|
Mighty Oaks from
Little ACORNS Grow
BY STEPHEN J.
COX
After twenty years of research into
automatic speech recognition (ASR), few would deny that
enormous progress has been made, but few would also deny
that ASR remains a fragile technology, and ASR systems still
perform well below humans, especially when noise is
present. Progress continues to be made using the
"conventional" techniques of statistical pattern matching
that have served us well, but a new project, ACORNS, funded
by the European Community, is taking a fundamentally
different approach to the problem. Rather than exploring
more sophisticated ways for modelling speech signals or
classifying speech patterns, ACORNS is attempting to model
the process of speech and speech and language acquisition
itself, by drawing on knowledge of human speech recognition
and cognition.
Within 24 months, a child has gone from a
position of "tabula rasa" to being capable of producing an
average of around 250 words, and understanding many more.

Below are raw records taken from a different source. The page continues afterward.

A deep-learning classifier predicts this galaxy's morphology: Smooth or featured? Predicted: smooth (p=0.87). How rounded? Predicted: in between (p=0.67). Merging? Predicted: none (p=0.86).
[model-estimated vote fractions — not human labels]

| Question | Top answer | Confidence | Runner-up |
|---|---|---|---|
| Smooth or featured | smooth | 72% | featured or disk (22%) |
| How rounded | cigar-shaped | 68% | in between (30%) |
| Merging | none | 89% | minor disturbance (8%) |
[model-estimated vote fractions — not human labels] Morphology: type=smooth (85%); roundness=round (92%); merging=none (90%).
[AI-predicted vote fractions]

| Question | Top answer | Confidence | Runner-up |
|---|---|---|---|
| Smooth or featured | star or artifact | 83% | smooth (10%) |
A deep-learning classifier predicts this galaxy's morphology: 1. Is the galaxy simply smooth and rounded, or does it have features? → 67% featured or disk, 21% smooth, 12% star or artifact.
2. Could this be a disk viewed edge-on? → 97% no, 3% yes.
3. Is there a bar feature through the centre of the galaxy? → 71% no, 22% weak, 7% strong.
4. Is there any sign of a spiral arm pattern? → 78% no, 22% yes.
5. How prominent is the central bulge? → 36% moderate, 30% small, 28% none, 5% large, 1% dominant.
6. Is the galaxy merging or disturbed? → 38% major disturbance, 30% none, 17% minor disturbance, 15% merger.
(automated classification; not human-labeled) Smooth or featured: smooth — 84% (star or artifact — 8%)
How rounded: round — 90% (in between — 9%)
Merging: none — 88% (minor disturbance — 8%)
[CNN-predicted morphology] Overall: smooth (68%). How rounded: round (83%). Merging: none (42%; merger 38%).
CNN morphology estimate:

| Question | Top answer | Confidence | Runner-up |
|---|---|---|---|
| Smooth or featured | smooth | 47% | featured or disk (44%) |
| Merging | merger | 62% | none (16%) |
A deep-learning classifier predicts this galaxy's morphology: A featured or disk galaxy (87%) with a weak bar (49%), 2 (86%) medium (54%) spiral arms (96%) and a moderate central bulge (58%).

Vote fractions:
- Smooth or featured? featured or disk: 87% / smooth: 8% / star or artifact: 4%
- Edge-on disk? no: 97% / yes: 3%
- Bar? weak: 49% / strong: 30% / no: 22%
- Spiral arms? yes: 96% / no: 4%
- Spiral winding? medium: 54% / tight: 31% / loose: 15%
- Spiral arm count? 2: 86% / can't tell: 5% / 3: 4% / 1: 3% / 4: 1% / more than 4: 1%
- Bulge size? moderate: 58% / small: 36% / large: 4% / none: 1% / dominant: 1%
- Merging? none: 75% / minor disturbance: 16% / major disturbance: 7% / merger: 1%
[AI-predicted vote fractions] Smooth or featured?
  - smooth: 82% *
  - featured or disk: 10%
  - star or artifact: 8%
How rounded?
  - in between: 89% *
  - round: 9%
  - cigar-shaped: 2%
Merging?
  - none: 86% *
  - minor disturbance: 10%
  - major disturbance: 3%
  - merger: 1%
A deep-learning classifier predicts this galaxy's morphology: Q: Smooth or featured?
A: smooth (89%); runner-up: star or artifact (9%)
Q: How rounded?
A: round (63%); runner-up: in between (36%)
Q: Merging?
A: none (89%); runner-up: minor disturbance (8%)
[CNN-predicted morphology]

The ACORNS team argues that the process of acquisition of
speech and language skills is one of purposeful interaction
between the child and its environment: the child learns how
to understand and respond to speech because it needs to
fulfil a set of goals, and it adapts its learning in
response to feedback on its success. Their system models
some of the key features in this process, and in doing so,
uses a number of techniques that are novel to speech and
language processing. For instance, their system receives
two inputs: a multimodal "message" (speech plus image), and
feedback on its response to the last message. Rather than
using pre-defined units for recognition (e.g. phonemes,
words), they attempt to "discover" patterns within a speech
signal, a process that is simplified by the fact that when
interacting with an infant, we naturally repeat simple
phrases to them. The system also incorporates a model of
memory (based on recent cognitive research), as well as
cognitively plausible ways of forming, storing and
retrieving representations of patterns. All of this
modelling is done within a mathematical framework based on
linear algebra, which puts it on a sound theoretical
footing.
The goal of the project at the end of its
three year span is to be able to recognize a vocabulary of
about 250 words, including adjectives and present tense
forms of simple action verbs from arbitrary speakers, and to
acquire additional words on the basis of a small number of
training tokens. Another important objective is to learn
"word-concept combinations" such as colour names, spatial
relations and adjectives referring to size.
Prof. Roger Moore, one of the project
leaders said: "One of the real advantages of EU-sponsored
Future and Emerging Technology (FET) type projects is that
they provide a real opportunity to step outside the normal
envelope of research in a particular field. ACORNS is
allowing us to investigate some fundamental aspects of human
speech behaviour, and to build computational models of the
very early stages of word learning in infants. Results are
beginning to emerge that could eventually have implications
for mainstream approaches to speech pattern modelling." |